A young woman packs moving boxes.

  • The fight against inflation has led to a surge in mortgage rates.
  • Many prospective buyers are putting their homeownership dreams on pause. 
  • With less buyers, home sellers are slashing prices or keeping their homes off the market. 

Home prices are finally coming down to earth but that does not mean the US real estate market is back on track.

In fact, both would-be buyers and sellers are in a tough spot – and neither is coming out on top.

“Inflation and high mortgage rates are taking a bite out of homebuyer budgets,” Daryl Fairweather, the chief economist at real estate brokerage Redfin, said in a statement. “Few people are able to afford homes costing 50% more than just two years ago in some areas.”

That’s because Federal Reserve’s fight against inflation has accomplished some of what it’s supposed to achieve; it’s made borrowing more expensive.

An increase in interest rates led to a run up in mortgage rates, which has slowed home sales and therefore price growth. Mortgage rates have reached levels not seen since the mid-2000s. With the average 30-year fixed rate mortgage sitting at 6.94%, many new homebuyers are facing monthly payments that have doubled since 2021 — offsetting any affordability gained through declining prices.

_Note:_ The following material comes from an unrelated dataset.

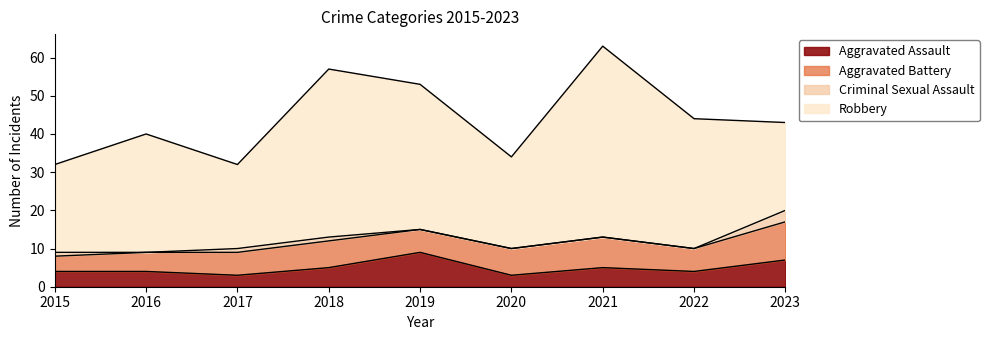

Does the chart have visible grid lines?

No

The steeper decline in affordability has put Americans in a tough spot — it’s not a good time to be a homebuyer or a home seller. 

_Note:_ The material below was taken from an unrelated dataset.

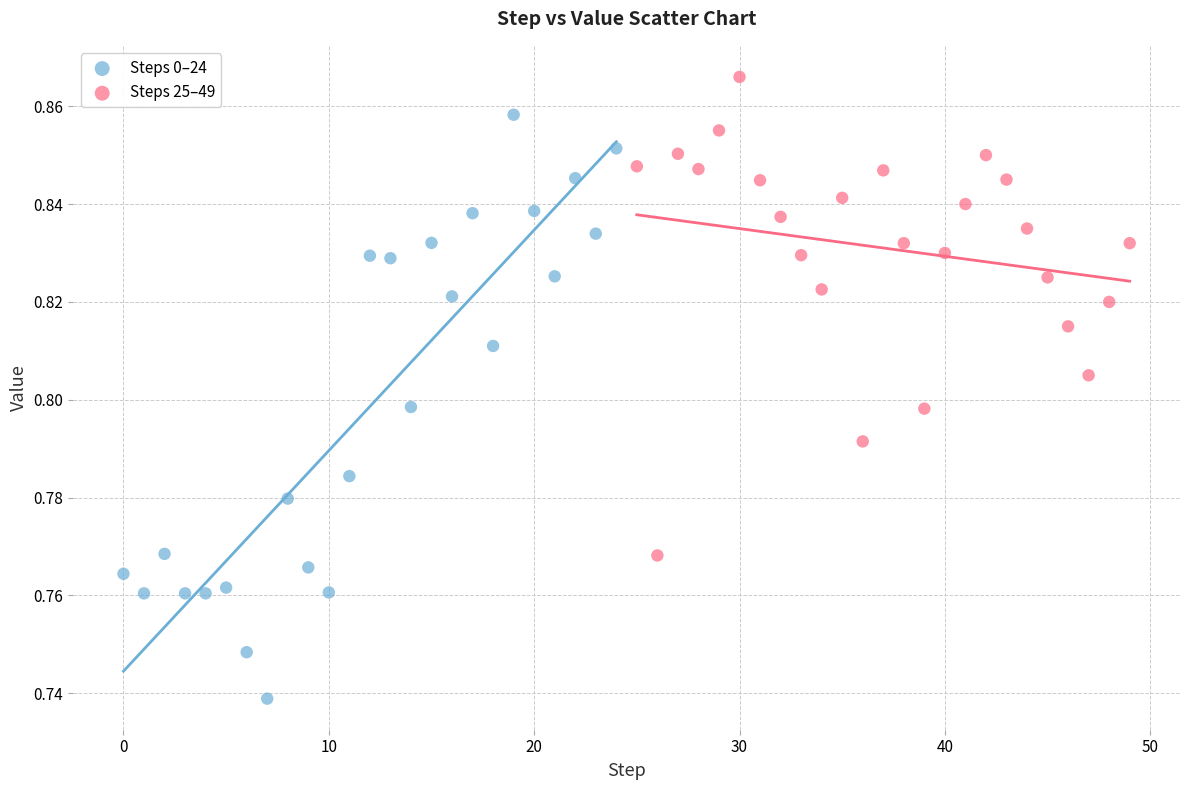

Which series has the largest Y range (max minus min)?

Steps 0–24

It all comes down to the fact that the higher mortgage rates rise, the less affordable homeownership is for borrowers. With fewer Americans able to afford a new home purchase, sellers are cutting their listing prices or refraining from selling their properties at all. The catch-22 has created a lose-lose scenario for many homebuyers and sellers.

“Some sellers are pricing lower, and some homeowners are staying put because they’re nervous they won’t get a good offer or they’re hesitant to give up their low mortgage rate,” Chen Zhao, economics research lead at Redfin, said in a statement, adding that “because the number of homes for sale is no longer rising, buyers’ newfound bargaining power is reaching its limit.”

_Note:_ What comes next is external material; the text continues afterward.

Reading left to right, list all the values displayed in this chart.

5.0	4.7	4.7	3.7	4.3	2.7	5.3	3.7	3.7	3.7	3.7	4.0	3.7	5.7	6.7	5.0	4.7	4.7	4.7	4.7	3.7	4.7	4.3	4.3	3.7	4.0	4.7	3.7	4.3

Indeed, homebuying activity is slowing the higher that mortgage rates rise.

In September, sales of previously owned homes fell for the eighth consecutive month to a seasonally adjusted annual rate of 4.71 million units, according to the National Association of Realtors. Not only is this down 1.5% from August’s pace and a 23.2% decline from the year-ago rate — it also marks the slowest rate of sales since September 2012.

“With rates sitting above 6.5% for three weeks and no indication they’ll come down before the end of the year, people are only buying and selling homes if they need to,” Zhao said in a statement, adding that while prospective buyers wait for mortgage rates to come down, it may take a few months for home sales to pick back up.

Those months could extend into 2023 as the Mortgage Bankers Association forecasts a possible decrease in rates during the first half of the year. However, if home sales were to pick back up, it would all hinge on the possibility of a recession in the broader economy. 

According to the organization’s researchers,  if a recession were to materialize “mortgage rates would fall around 30 basis points from the baseline forecast level of 5.2%.”

That could  mean rates will possibly return to levels seen during the early months of 2022 — when 30-year fixed rates hovered around 4% — making homeownership more affordable for US buyers.